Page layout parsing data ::
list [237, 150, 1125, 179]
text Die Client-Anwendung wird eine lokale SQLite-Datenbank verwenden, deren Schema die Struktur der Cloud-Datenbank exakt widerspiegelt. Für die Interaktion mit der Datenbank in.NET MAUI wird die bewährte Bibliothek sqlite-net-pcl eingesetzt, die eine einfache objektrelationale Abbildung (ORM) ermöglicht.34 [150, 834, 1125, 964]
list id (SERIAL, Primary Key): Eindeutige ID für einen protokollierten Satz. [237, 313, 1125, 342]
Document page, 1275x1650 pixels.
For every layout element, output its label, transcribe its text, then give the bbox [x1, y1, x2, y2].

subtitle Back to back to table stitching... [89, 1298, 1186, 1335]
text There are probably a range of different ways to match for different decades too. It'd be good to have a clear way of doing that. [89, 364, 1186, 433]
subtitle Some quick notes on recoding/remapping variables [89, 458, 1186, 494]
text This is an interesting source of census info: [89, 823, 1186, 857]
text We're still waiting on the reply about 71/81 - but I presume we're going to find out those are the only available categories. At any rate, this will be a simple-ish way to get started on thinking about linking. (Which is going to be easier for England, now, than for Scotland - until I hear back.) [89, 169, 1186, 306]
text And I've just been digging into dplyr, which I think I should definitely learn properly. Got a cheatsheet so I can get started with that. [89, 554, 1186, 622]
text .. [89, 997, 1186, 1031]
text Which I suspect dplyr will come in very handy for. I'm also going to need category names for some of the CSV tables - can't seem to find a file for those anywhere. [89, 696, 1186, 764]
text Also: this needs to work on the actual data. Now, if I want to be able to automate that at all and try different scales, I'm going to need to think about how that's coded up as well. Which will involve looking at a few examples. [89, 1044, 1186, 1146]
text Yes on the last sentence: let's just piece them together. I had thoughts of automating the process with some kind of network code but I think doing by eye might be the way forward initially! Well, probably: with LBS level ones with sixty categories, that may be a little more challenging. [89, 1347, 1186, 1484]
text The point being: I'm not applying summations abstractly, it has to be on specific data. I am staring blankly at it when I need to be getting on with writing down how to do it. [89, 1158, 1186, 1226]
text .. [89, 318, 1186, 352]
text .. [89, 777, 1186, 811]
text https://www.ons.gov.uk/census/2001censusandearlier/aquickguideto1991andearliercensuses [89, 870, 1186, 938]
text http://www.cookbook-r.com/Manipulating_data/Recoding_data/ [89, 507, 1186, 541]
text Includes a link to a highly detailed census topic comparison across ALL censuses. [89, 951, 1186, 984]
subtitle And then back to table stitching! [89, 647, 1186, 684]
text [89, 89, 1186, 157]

PROBLEM TO SOLVE ::
Provide a count of the lines in the data above that include the word "then", stating the number alone.

RESULT BELOW ::
2